Наконец явился носильщик. Это был неторопливый человек, основательный, достойный, рядом с ним мы мгновенно почувствовали себя неврастениками. Хотя с него падали штаны, он шмыгал носом, а за щекой держал бетель и поминутно сплевывал. Ни слова не говоря, не одарив нас ни взглядом, ни улыбкой, он встал под наш с Лёней солидный рюкзак.
Теперь нам предстояло такое трудное восхождение, такая крутая высилась перед нами гора, что лучше уж было не пытаться окинуть ее взором, но шаг за шагом идти, и идти, и идти, и забыть, что ты можешь не идти.
Однако прежде чем сделать первый шаг, я громко произнесла, чтобы слышали горы и Лёня:
— Посвящаю свое путешествие на Аннапурну моим родителям Люсе и Лёве, Учителю Ошо Раджнешу, а также миру и пониманию на этой планете!..
— Аминь! — сказал Лёня.
И мы пошли вверх.
Слава не зрящему на лица и открывающему тайны Своей любви, всемогущества, премудрости — младенцам.

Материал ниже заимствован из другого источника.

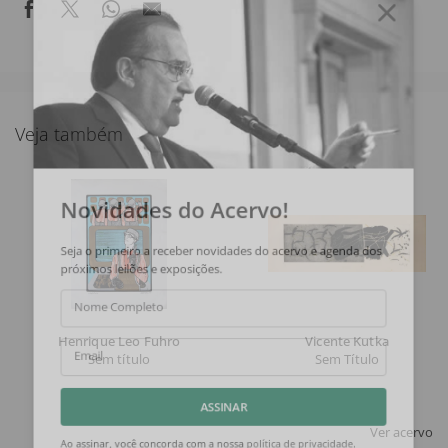
Veja também
Novidades do Acervo!
Seja o primeiro a receber novidades do acervo e agenda dos
próximos leilões e exposições.
Nome Completo
Henrique Leo Fuhro
Vicente Kutka
Sem título
Sem Título
Email
ASSINAR
Ver acervo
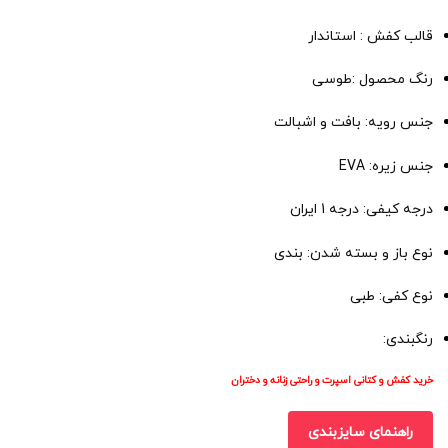
قالب کفش : استاندار
رنگ محصول :طوسی
جنس رویه: بافت و اشبالت
جنس زیره: EVA
درجه کیفی: درجه 1 ایران
نوع باز و بسته شدن: بندی
نوع کفی: طبی
رنگبندی:
خرید کفش و کتانی اسپرت و راحتی زنانه و دختران
راهنمای سایزبندی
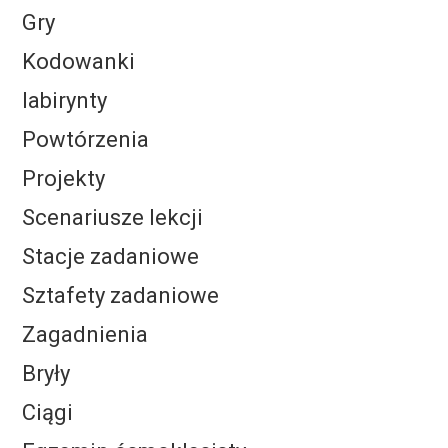
Gry
Kodowanki
labirynty
Powtórzenia
Projekty
Scenariusze lekcji
Stacje zadaniowe
Sztafety zadaniowe
Zagadnienia
Bryły
Ciągi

— Не забывай любоваться! — время от времени напоминали мы с Лёней друг другу, особенно когда валились с ног от усталости.
Ведь нас окружали высочайшие горы в мире.
И эти горы были живые. Они казались неправдоподобными ранним утром, когда солнечные лучи еще не коснулись спящей земли. Их вздымающиеся пики в своем сиянии четко вырисовывались на бледно-голубом небе. Солнце поднималось, и длинные тени легли на равнины. Ближе к полудню снежные пики исчезнут в облаках, но прежде чем скрыться, они пошлют свое благословение ущельям, долинам, рекам и городам.
Бедные мои мама с папой, когда узнали, что я еду в Непал, стали уговаривать меня не отправляться на поиски Шамбалы.
— Там жутко сложные природные условия, прямо невозможно идти! — со столь свойственной ей прозорливостью говорила моя мама. — Даже мужчины не все выдерживают!
— Мне очень приятно, — я путала и заметала следы, — что вы в таком возрасте преклонном… верите в сказки.
— А нам очень приятно, — парировала Люся, — что ты в своем возрасте — тоже, надо сказать, уже немалом — так веришь в свою… креатуру.